Marie-Hélène Boulanger

Le croisement des deux études permet de définir deux ratios. Le premier concerne les RH nécessaires pour faire fonctionner un établissement. « À l’instar des services techniques dont les ressources sont financées au mètre carré et le personne clinique qui est financé en fonction d’un ratio par lit, la logistique voulait se doter d’un tel outil », argue Marie-Hélène Boulanger. Résultat : 0,165 ETC/lit. Un score valable aussi bien pour le long que le court séjour. Le deuxième ratio impressionne. Chaque ajout de logisticien est en mesure de libérer entre 1,7 et 1,9 ETC de soignant. À la condition de repenser l’organisation des deux côtés. Y compris en réfléchissant à confier à la logistique la distribution des plateaux-repas aux patients sans contrainte alimentaire.

« Comme toutes les tâches logistiques sont imbriquées dans l’organisation du travail clinique, tout le monde fait un petit peu de tout. C’est en travaillant en collaboration avec les équipes cliniques et en faisant des prises en charge massives que nous obtenons un bénéfice tangible et ainsi la possibilité de réinvestir ce temps auprès des patients », met en avant Marie-Hélène Boulanger. Une révolution forcément coconstruite, car rien ne se fera sans l’acceptation des deux parties. « Cette nouvelle organisation est difficile parce que tout est normé, protocolé depuis des années. Et que l’on bouscule cela un peu », admet Carole Bordes.

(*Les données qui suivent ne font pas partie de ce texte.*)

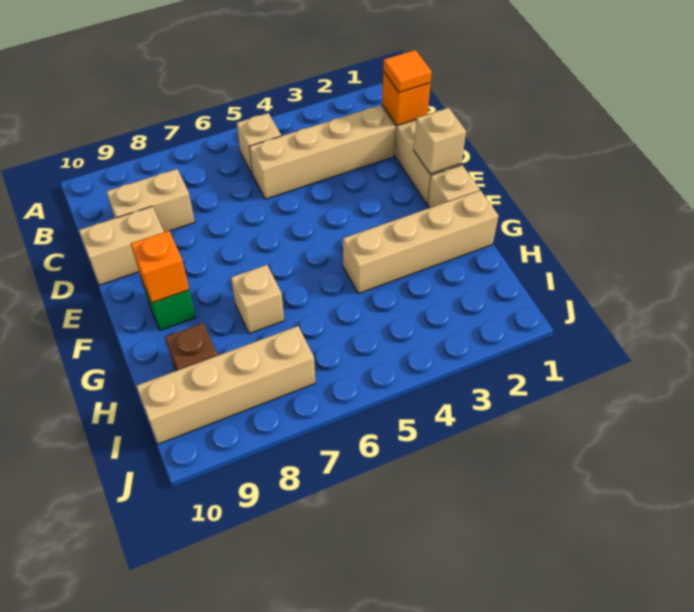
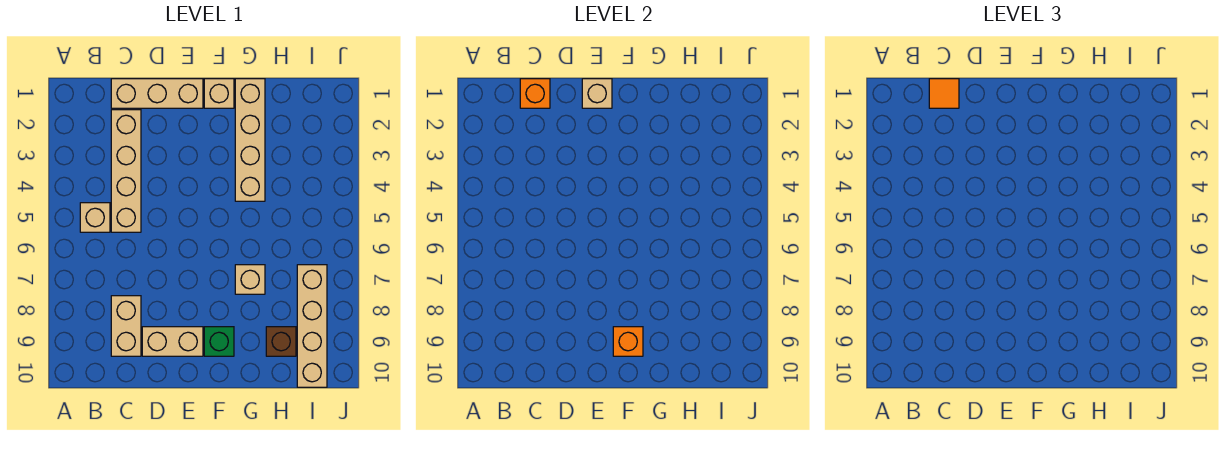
tan 1x2 brick [79,206,164,285] -> tan 1x2 brick turned to [142,327,203,356]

Libérer du temps médical dans un contexte de pénurie de main d’œuvre

© CHU Québec

Les ratios ont été un sacré outil marketing pour éclairer l’ampleur du potentiel. « Ces datas ont appuyé notre projet. Tout le monde a compris le bénéfice », assure Marie-Hélène Boulanger. Car, comme en France, le Canada souffre d’une sévère pénurie de main d’œuvre chez les professions médicales.  En partant de leur ratio, les deux femmes ont calculé le volume nécessaire des effectifs. Convaincu par le raisonnement, le ministère de la santé et des services sociaux (MSSS) a approuvé le financement d’un projet vitrine en permettant ainsi 30 renforts au CHU pendant un an.

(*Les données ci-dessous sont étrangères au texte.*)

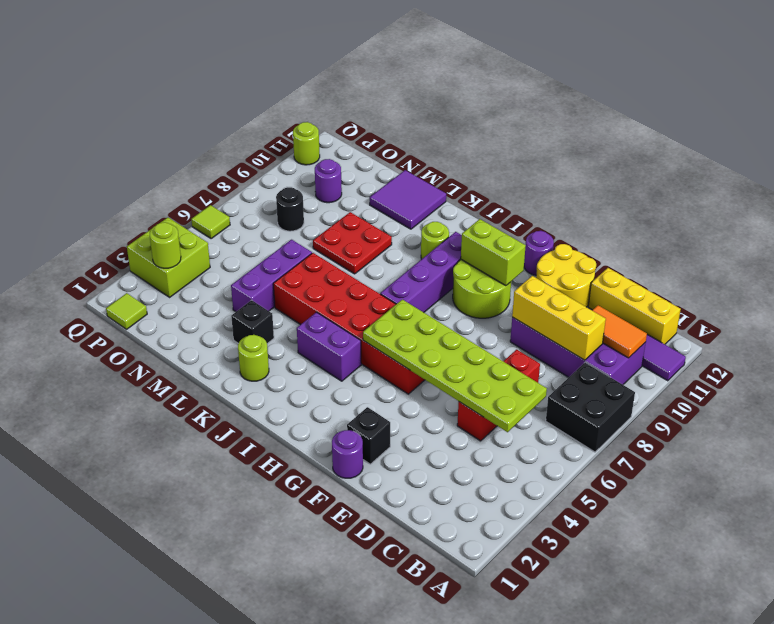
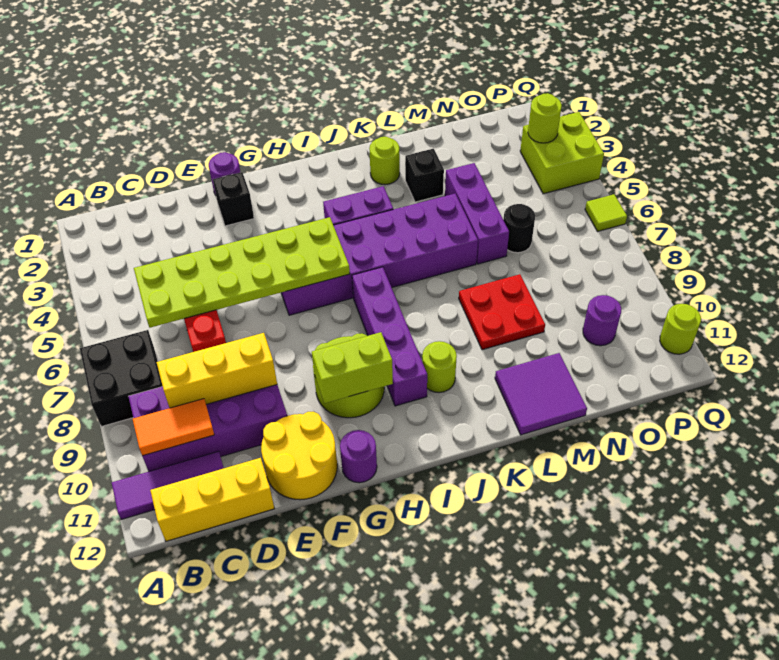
red 2x6 brick [273,253,425,394] -> purple 2x6 brick [281,194,478,315]
black 1x1 round brick [276,187,304,231] -> black 1x1 round brick moved to [503,204,535,253]
lime 1x1 tile [106,293,147,329] -> none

Les nouvelles troupes de Carole Bordes et de Marie-Hélène Boulanger sont en grande majorité des agents de terrain, niveau bac, que les établissements se chargent de former. Objectif : être polyvalent au maximum. « On a trop sectorisé les activités logistiques. C’est le nœud du problème et cela ne fonctionne pas. Il faut regarder l’arrière-scène, la restauration, le nettoyage, l’hôtellerie, les transports comme un tout et non plus en silos », analyse la directrice de la logistique du CISSSCA.

Gagner la confiance petit à petit

Les premiers résultats sont palpables. Avec l’arrivée des renforts, la logistique du CHU de Québec a étendu ses heures d’activité, pris en charge la gestion des réserves, de nouveaux transports (inter-unités, prélèvements, matériel du bloc, endoscopes, médicaments, équipements à réparer…). Les déplacements sont réfléchis pour éviter les allers ou les retours à vide. La journée de travail est optimisée : formés, les agents logistiques peuvent aider les soignants à installer les malades dans les chambres. En soulageant les PAB, le CISSSCA a constaté de son côté une amélioration du climat de travail et un meilleur bien-être des résidents.

Même si elles sont désormais les « vitrines » d’une dynamique dans la Belle Province, les deux femmes, souvent sollicitées pour présenter leur démarche, ne versent pas dans le triomphalisme.  « Avant de parvenir à obtenir 60 postes, il en coulé de l’eau sous les ponts », tient à rappeler Marie-Hélène Boulanger qui insiste sur la confiance gagnée petit à petit. « L’une des clefs, c’est l’humilité. Inutile d’arriver dans un service de soins en leur expliquant comment ils vont travailler.  Il faut d’abord comprendre comment ils vivent, ce qu’ils vivent, leur dialecte », prévient Carole Bordes qui préconise aussi de ne pas parler d’emblée finances.  « Il faut d’abord démontrer que cela fonctionne. Ensuite on trouve l’argent ».